REQUIRED WORK:
Using the records below, copy exactly the part that opens with the line holding "Figure 8. Effect" and closes with the line holding "Table 1: Specifications of the test", minus the pictures.

───── EXTRACTED MATERIAL

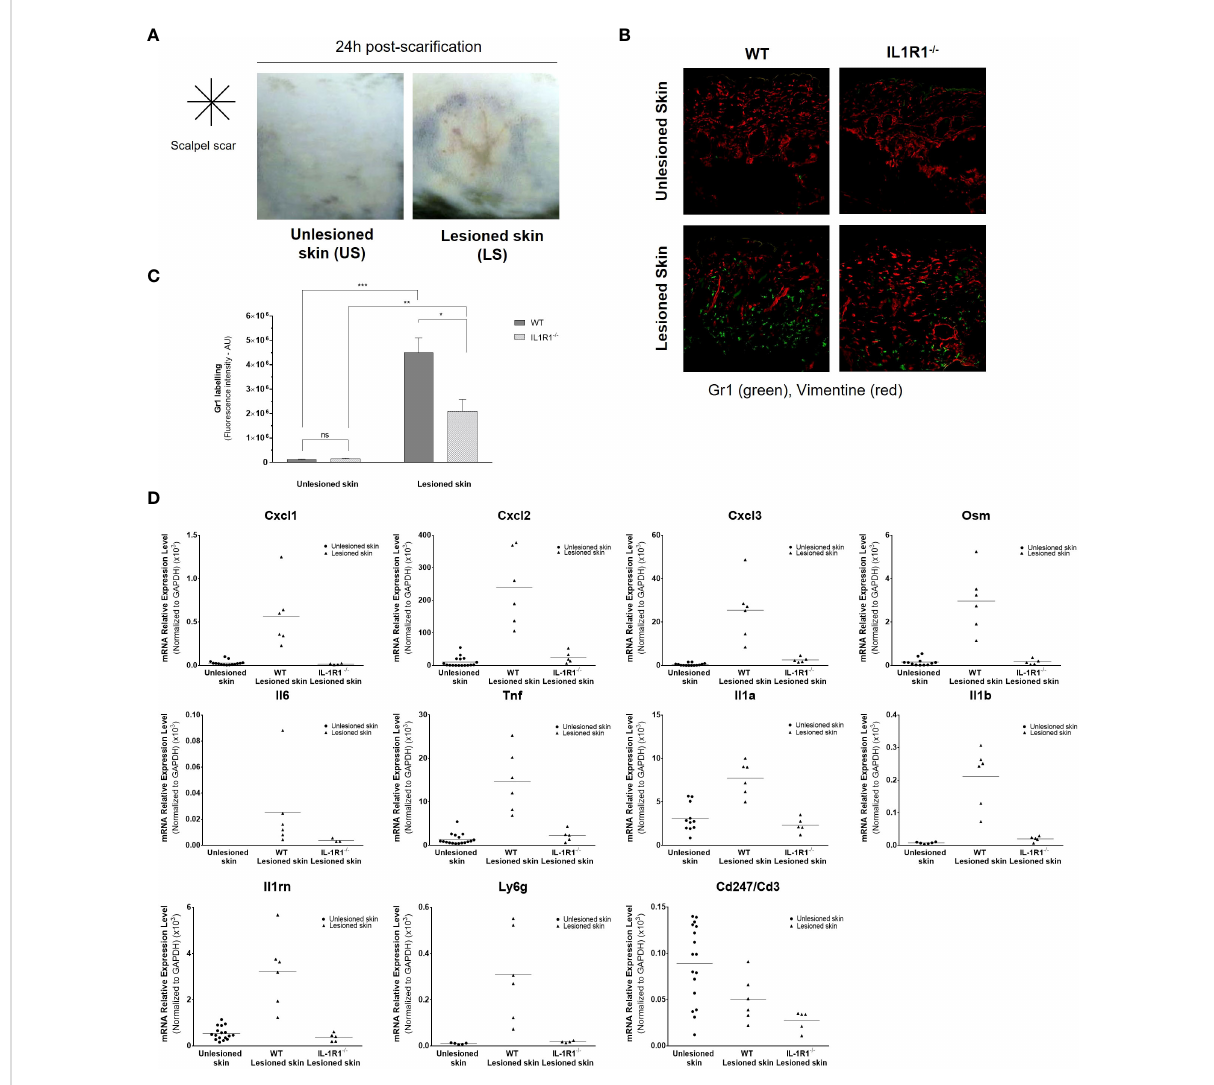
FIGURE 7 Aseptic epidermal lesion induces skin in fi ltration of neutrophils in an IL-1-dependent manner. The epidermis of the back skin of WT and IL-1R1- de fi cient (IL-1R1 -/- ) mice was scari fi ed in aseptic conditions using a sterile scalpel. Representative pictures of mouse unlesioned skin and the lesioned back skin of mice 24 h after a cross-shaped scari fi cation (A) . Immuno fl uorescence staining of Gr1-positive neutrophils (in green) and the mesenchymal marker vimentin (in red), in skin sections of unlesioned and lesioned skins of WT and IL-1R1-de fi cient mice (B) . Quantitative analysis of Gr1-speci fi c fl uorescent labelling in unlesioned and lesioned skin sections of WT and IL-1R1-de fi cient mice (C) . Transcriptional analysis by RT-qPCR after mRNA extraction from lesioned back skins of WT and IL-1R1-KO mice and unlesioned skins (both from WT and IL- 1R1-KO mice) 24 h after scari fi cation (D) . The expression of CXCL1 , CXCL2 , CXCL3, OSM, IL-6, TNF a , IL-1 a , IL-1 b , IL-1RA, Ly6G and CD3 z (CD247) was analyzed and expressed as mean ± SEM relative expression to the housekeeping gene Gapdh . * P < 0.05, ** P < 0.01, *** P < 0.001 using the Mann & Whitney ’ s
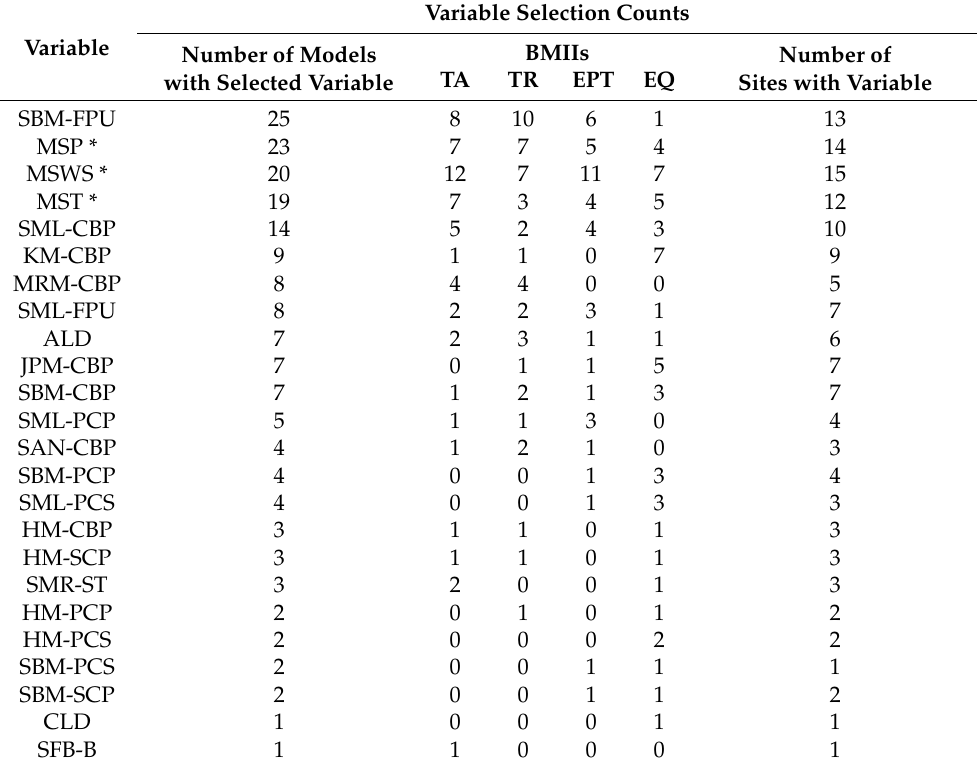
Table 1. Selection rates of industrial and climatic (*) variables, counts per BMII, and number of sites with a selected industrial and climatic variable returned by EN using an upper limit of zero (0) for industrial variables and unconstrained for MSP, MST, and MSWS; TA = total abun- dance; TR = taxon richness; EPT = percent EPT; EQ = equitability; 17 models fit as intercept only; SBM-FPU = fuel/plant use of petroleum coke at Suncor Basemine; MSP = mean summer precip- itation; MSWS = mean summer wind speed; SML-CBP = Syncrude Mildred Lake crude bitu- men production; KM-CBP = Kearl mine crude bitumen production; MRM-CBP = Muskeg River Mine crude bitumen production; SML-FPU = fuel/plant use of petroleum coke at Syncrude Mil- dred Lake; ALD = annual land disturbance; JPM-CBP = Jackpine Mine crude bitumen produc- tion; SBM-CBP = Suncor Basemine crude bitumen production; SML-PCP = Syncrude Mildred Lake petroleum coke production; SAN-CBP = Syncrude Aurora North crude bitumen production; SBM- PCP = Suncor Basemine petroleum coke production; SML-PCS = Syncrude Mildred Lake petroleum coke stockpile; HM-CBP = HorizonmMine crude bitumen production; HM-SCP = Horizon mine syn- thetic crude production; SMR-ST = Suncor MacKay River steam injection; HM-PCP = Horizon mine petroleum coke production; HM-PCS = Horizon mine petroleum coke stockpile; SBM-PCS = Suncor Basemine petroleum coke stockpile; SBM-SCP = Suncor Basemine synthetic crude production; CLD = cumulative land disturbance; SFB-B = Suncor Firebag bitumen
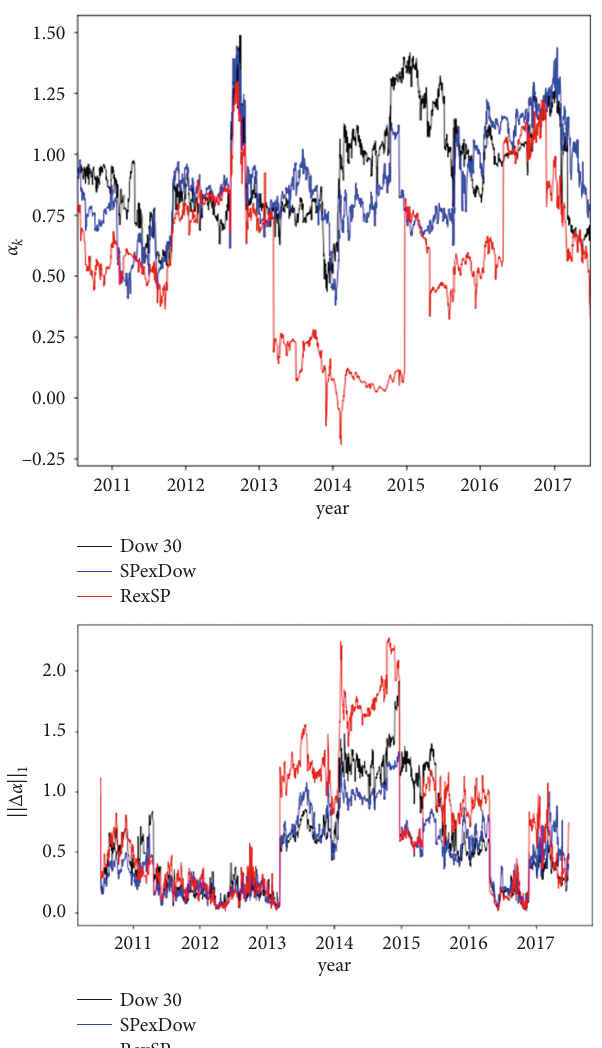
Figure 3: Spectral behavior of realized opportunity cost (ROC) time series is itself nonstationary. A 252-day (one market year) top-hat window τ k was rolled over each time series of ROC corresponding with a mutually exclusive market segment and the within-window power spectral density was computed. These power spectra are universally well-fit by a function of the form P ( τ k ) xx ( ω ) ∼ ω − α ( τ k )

──────────
───── EXTRACTED MATERIAL

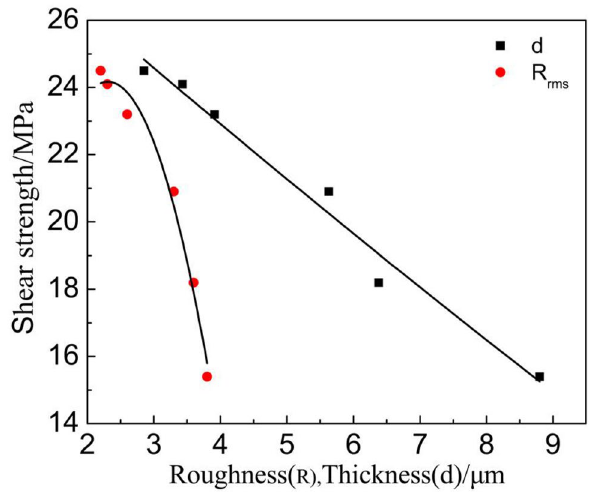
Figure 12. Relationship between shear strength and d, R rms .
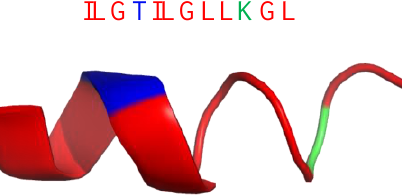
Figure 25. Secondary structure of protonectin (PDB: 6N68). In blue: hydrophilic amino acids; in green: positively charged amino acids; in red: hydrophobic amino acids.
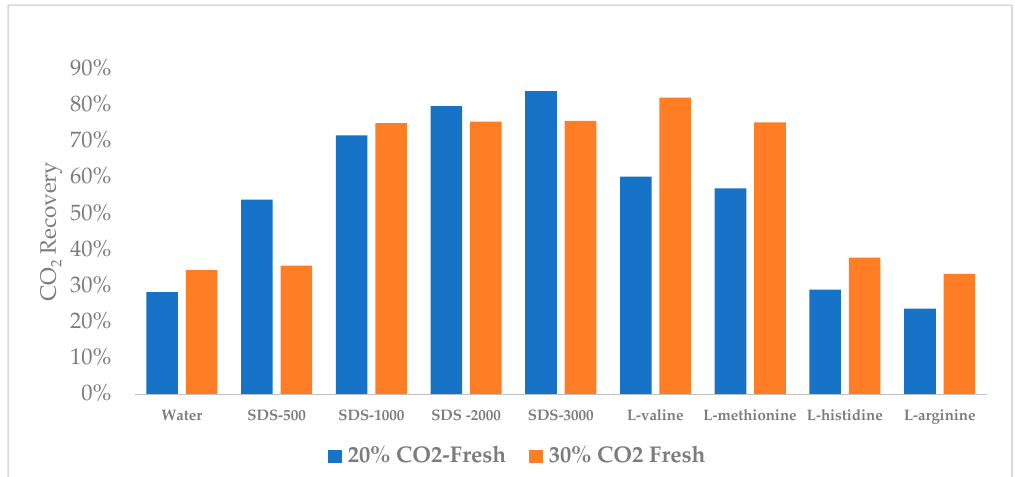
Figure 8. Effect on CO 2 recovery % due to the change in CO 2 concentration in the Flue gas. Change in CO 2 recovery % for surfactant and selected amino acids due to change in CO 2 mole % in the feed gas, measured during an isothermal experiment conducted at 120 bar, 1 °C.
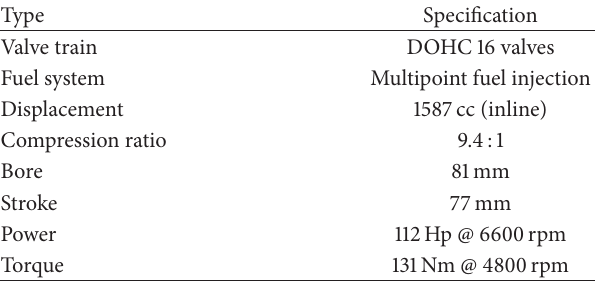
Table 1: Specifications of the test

──────────

SOLUTION TO THE EXERCISE:
Figure 8. Effect on CO 2 recovery % due to the change in CO 2 concentration in the Flue gas. Change in CO 2 recovery % for surfactant and selected amino acids due to change in CO 2 mole % in the feed gas, measured during an isothermal experiment conducted at 120 bar, 1 °C.
Table 1: Specifications of the test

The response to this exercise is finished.